Prompt: Determine the count of lines in the following entries that contain the string "North". Write only the number.

(Collected data)
————————

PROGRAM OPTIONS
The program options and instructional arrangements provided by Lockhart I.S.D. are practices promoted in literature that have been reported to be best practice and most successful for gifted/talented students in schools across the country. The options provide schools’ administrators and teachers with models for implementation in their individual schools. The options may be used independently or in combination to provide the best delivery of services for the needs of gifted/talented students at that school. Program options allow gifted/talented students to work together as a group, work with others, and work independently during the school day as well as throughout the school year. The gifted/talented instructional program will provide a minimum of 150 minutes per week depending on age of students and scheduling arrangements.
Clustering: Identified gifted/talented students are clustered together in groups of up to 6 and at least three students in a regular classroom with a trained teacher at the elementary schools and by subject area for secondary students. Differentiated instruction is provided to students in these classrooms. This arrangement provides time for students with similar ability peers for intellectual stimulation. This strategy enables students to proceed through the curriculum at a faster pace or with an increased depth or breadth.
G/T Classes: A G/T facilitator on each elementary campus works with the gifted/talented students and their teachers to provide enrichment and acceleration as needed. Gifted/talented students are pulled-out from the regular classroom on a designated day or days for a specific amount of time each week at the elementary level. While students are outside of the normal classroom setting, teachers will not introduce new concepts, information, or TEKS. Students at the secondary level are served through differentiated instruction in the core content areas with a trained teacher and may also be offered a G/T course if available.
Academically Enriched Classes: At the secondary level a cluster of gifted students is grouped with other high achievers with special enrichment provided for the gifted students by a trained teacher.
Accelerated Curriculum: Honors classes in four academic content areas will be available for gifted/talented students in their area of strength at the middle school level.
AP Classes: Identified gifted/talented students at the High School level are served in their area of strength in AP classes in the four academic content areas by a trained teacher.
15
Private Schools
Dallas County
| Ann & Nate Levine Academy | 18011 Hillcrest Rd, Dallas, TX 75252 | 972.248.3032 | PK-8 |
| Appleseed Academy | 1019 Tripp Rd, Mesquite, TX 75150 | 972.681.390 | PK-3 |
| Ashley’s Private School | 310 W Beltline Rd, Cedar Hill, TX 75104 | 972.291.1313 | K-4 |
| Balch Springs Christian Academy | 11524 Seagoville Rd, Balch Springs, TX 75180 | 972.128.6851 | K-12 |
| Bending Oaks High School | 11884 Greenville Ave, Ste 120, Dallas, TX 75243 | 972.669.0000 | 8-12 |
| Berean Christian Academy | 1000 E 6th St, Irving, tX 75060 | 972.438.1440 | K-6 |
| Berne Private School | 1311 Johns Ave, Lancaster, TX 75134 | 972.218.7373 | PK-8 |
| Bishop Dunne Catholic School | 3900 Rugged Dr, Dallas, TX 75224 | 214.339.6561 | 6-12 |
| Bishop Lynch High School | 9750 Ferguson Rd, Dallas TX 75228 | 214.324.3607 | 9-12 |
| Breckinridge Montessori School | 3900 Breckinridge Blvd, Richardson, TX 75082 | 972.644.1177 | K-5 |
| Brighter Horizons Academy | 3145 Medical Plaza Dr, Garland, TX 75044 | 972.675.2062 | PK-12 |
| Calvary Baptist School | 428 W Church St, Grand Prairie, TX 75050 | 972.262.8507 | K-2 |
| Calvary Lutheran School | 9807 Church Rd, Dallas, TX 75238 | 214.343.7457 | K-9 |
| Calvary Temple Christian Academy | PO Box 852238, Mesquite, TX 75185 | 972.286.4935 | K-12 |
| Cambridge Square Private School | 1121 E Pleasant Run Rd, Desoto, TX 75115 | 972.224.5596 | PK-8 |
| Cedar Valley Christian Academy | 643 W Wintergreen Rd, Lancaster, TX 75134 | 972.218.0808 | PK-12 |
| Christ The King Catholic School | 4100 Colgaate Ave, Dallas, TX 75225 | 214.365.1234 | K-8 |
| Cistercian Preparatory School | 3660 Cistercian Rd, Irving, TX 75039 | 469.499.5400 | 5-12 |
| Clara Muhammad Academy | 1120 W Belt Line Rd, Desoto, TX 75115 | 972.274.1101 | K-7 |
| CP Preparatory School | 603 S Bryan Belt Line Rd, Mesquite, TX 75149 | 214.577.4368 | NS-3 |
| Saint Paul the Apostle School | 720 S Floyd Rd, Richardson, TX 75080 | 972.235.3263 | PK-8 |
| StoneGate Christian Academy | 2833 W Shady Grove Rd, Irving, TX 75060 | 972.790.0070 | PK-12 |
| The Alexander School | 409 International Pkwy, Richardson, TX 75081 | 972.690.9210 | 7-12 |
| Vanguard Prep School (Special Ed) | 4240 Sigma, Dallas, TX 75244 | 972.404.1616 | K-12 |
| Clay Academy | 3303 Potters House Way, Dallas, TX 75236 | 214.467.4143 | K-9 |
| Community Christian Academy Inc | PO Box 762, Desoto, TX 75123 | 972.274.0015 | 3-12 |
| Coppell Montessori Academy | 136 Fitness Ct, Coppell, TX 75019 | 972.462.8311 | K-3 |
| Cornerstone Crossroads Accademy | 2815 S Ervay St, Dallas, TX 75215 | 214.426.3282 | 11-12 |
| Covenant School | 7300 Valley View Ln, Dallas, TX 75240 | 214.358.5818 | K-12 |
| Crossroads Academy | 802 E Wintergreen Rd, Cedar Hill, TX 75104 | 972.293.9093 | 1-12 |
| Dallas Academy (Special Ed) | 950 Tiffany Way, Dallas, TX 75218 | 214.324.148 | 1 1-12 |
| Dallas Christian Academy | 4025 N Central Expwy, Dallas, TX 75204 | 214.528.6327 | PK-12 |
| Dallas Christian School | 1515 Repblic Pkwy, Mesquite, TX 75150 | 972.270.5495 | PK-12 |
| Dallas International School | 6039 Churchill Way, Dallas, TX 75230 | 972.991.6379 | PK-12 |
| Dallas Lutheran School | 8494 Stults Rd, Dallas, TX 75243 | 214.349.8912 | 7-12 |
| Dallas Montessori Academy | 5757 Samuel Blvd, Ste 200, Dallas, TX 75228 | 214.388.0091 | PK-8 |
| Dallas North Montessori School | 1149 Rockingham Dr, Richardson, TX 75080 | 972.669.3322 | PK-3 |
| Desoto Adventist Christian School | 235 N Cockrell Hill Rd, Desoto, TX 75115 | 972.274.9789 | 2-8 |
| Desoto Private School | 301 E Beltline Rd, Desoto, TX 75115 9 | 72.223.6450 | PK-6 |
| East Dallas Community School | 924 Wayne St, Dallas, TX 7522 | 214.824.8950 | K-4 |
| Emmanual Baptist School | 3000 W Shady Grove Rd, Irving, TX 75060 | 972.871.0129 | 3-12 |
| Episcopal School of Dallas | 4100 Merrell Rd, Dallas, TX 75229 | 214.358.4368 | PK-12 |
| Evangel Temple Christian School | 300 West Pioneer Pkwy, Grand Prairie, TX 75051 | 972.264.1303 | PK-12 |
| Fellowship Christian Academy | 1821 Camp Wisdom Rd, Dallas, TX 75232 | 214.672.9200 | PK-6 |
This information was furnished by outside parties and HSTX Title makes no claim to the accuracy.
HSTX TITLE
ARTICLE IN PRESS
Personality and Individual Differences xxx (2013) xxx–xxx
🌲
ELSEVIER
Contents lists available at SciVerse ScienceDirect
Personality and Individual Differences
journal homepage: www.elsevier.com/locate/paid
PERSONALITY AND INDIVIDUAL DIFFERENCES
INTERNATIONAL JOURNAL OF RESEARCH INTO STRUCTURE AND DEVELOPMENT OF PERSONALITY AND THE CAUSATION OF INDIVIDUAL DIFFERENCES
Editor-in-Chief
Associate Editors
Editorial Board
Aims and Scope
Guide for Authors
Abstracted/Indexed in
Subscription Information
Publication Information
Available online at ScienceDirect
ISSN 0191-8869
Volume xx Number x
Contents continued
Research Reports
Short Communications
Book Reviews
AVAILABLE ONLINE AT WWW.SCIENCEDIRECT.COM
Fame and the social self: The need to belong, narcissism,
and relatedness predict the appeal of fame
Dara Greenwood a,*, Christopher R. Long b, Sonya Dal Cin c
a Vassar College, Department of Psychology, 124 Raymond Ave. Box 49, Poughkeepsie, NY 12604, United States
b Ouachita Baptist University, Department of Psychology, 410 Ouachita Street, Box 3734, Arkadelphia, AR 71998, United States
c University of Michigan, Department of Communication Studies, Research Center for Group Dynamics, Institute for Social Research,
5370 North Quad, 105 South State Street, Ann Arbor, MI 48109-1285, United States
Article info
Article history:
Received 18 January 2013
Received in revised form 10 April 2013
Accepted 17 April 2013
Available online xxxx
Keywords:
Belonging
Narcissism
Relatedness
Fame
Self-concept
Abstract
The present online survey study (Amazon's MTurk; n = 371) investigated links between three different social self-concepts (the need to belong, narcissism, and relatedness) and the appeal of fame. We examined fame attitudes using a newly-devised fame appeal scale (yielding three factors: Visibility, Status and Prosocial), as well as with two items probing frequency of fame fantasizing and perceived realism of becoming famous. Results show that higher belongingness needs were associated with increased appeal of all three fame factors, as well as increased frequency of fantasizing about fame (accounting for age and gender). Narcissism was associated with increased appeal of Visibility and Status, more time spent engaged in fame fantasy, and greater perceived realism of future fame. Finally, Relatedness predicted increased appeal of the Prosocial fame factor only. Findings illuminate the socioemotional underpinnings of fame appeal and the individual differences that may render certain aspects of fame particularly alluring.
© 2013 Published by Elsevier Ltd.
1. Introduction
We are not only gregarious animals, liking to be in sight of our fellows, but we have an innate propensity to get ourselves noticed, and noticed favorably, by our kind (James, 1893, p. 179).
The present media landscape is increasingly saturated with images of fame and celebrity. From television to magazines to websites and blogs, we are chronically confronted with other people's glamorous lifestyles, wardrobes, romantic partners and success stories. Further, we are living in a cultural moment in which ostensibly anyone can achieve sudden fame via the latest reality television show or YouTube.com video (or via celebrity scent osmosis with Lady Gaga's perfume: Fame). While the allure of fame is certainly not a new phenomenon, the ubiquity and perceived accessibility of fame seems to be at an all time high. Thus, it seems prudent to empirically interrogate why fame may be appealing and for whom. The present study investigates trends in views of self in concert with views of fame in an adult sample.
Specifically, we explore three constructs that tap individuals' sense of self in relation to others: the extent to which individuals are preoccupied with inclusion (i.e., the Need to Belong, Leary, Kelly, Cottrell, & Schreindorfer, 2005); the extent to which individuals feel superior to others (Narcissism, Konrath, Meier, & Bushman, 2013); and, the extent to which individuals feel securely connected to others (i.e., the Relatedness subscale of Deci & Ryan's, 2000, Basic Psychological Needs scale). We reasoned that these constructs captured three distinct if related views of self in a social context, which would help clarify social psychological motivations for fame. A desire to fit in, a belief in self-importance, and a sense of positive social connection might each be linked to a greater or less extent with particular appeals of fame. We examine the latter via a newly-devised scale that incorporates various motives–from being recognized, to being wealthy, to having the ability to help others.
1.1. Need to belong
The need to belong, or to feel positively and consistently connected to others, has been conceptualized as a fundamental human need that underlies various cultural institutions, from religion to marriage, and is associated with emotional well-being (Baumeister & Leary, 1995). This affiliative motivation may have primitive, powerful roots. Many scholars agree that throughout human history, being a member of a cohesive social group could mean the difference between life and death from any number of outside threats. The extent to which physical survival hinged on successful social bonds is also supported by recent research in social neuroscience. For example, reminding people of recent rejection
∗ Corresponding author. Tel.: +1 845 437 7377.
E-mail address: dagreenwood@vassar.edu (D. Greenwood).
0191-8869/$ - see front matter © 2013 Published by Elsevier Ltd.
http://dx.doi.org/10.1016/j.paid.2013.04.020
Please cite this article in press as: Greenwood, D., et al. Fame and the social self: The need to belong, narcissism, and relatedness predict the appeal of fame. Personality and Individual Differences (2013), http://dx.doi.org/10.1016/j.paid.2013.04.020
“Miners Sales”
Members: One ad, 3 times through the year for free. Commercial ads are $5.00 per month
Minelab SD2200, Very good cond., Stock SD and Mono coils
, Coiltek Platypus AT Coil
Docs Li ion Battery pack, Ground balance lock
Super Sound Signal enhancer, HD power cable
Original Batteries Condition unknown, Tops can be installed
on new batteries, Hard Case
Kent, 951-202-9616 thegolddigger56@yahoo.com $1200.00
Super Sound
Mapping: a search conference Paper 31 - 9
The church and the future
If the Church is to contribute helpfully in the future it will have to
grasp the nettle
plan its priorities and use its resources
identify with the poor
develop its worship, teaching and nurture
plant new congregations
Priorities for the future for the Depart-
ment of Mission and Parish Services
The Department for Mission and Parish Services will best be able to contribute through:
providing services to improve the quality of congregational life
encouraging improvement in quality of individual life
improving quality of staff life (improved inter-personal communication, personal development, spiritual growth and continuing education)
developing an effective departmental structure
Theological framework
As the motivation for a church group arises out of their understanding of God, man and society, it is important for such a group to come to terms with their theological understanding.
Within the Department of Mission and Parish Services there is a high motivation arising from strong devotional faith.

————————

Solution: 2